Pull BVH calculation out of GPUGeometry class and make the world scale factor the same in all dimensions so that distance and area calculations are easy to do.

author: Stan Seibert <stan@mtrr.org> 2012-01-12 13:27:31 -0500
committer: tlatorre <tlatorre@uchicago.edu> 2021-05-09 08:42:38 -0700
commit: 3961d2b3aa0b0b0783ddd1138556c374a2731e9e (patch)
tree: 3002f685d75785dabe7ded6c80c2817ede82bce3 /chroma/cuda
parent: 7535581339b839ad17f79ee3e931a0e907cf5071 (diff)

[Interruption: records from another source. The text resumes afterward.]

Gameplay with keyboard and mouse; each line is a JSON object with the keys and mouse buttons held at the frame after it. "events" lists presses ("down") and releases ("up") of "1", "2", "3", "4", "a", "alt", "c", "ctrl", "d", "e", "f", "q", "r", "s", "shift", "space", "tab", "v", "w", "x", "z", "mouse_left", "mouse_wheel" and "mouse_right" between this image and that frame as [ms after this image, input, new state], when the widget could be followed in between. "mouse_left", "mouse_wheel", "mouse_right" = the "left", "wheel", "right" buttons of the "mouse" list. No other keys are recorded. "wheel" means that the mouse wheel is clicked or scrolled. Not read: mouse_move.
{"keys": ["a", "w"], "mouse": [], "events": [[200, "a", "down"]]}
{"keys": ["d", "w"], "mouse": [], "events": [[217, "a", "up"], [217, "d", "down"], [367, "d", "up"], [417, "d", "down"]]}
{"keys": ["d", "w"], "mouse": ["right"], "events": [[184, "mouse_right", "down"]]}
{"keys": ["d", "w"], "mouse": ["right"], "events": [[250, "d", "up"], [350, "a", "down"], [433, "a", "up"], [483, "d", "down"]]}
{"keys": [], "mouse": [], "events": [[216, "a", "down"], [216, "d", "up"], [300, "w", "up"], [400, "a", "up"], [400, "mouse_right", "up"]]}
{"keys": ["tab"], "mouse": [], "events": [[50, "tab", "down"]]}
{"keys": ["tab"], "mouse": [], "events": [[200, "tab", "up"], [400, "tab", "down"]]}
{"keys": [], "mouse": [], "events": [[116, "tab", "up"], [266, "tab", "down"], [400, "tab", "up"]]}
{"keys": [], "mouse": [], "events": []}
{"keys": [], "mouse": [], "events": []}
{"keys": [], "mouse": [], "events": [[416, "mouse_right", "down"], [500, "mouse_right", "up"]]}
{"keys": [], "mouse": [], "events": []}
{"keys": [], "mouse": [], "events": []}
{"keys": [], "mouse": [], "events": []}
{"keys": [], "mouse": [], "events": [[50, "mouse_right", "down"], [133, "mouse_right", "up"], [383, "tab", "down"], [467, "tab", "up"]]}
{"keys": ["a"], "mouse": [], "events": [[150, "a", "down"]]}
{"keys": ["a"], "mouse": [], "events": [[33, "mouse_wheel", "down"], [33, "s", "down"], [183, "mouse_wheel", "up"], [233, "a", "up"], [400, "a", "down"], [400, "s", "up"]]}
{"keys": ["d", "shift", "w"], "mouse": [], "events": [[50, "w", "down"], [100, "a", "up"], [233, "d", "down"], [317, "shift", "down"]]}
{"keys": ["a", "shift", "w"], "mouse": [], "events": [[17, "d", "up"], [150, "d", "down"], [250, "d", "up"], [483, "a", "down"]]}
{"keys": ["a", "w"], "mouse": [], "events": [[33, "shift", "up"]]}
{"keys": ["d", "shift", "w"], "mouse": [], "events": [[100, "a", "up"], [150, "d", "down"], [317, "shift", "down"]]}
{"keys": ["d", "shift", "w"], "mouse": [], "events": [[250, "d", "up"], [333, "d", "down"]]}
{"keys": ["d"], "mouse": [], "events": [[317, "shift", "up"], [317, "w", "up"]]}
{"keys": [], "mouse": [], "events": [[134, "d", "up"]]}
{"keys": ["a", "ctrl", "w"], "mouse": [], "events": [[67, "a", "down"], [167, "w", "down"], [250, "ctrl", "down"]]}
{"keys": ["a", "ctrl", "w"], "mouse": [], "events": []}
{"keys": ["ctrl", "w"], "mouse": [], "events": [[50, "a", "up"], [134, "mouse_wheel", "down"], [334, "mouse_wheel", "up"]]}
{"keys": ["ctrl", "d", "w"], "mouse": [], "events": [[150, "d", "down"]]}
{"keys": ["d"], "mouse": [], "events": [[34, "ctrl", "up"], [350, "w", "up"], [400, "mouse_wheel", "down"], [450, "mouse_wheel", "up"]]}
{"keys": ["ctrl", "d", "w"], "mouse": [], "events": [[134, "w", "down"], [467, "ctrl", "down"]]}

download: chroma-3961d2b3aa0b0b0783ddd1138556c374a2731e9e.tar.gz
chroma-3961d2b3aa0b0b0783ddd1138556c374a2731e9e.tar.bz2
chroma-3961d2b3aa0b0b0783ddd1138556c374a2731e9e.zip
2 files changed, 210 insertions, 7 deletions
diff --git a/chroma/cuda/bvh.cu b/chroma/cuda/bvh.cu
index 8543649..50e877a 100644
--- a/chroma/cuda/bvh.cu
+++ b/chroma/cuda/bvh.cu
@@ -2,6 +2,7 @@
 #include <cuda.h>
 
 #include "linalg.h"
+#include "physical_constants.h"
 
 __device__ float3
 fminf(const float3 &a, const float3 &b)
@@ -47,17 +48,79 @@ __device__ unsigned long long spread3_16(unsigned int input)
   return x;
 }
 
+__device__ unsigned long long spread2_16(unsigned int input)
+{
+  unsigned long long x = input;
+  x = (x | (x << 16)) & 0x000000ff00ff00fful;
+  x = (x | (x <<  8)) & 0x00000f0f0f0f0f0ful;
+  x = (x | (x <<  4)) & 0x0000333333333333ul;
+  x = (x | (x <<  2)) & 0x0000555555555555ul;
+  return x;
+}
+
+
 __device__ unsigned int quantize(float v, float world_origin, float world_scale)
 {
   // truncate!
   return (unsigned int) ((v - world_origin) / world_scale);
 }
 
-__device__ uint3 quantize3(float3 v, float3 world_origin, float3 world_scale)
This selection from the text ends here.